### To do
Once you have read the data below, set it all down again exactly.

Dataset entries
::::::::

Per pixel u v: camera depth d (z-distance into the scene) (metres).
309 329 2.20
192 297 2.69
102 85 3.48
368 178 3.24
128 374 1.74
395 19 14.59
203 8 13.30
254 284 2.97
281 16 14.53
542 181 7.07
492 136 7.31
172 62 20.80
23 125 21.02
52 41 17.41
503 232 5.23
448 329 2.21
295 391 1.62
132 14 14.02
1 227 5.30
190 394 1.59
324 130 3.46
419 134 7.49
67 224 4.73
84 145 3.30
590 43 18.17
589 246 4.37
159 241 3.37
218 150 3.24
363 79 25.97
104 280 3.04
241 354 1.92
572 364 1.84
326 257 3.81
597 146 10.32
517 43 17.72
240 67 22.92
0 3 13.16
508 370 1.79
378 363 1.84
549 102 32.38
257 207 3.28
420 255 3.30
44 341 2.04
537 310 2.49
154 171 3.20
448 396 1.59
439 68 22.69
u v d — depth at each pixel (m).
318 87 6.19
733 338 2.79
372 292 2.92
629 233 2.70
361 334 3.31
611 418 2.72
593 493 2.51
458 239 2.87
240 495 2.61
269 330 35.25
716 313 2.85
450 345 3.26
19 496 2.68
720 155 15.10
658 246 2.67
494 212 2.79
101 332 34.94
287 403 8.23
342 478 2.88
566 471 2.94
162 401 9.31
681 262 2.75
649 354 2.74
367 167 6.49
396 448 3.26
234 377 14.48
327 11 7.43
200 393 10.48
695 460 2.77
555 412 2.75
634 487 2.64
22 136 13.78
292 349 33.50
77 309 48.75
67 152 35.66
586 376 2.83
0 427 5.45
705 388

::::::::

### Problem solution
Per pixel u v: camera depth d (z-distance into the scene) (metres).
309 329 2.20
192 297 2.69
102 85 3.48
368 178 3.24
128 374 1.74
395 19 14.59
203 8 13.30
254 284 2.97
281 16 14.53
542 181 7.07
492 136 7.31
172 62 20.80
23 125 21.02
52 41 17.41
503 232 5.23
448 329 2.21
295 391 1.62
132 14 14.02
1 227 5.30
190 394 1.59
324 130 3.46
419 134 7.49
67 224 4.73
84 145 3.30
590 43 18.17
589 246 4.37
159 241 3.37
218 150 3.24
363 79 25.97
104 280 3.04
241 354 1.92
572 364 1.84
326 257 3.81
597 146 10.32
517 43 17.72
240 67 22.92
0 3 13.16
508 370 1.79
378 363 1.84
549 102 32.38
257 207 3.28
420 255 3.30
44 341 2.04
537 310 2.49
154 171 3.20
448 396 1.59
439 68 22.69
u v d — depth at each pixel (m).
318 87 6.19
733 338 2.79
372 292 2.92
629 233 2.70
361 334 3.31
611 418 2.72
593 493 2.51
458 239 2.87
240 495 2.61
269 330 35.25
716 313 2.85
450 345 3.26
19 496 2.68
720 155 15.10
658 246 2.67
494 212 2.79
101 332 34.94
287 403 8.23
342 478 2.88
566 471 2.94
162 401 9.31
681 262 2.75
649 354 2.74
367 167 6.49
396 448 3.26
234 377 14.48
327 11 7.43
200 393 10.48
695 460 2.77
555 412 2.75
634 487 2.64
22 136 13.78
292 349 33.50
77 309 48.75
67 152 35.66
586 376 2.83
0 427 5.45
705 388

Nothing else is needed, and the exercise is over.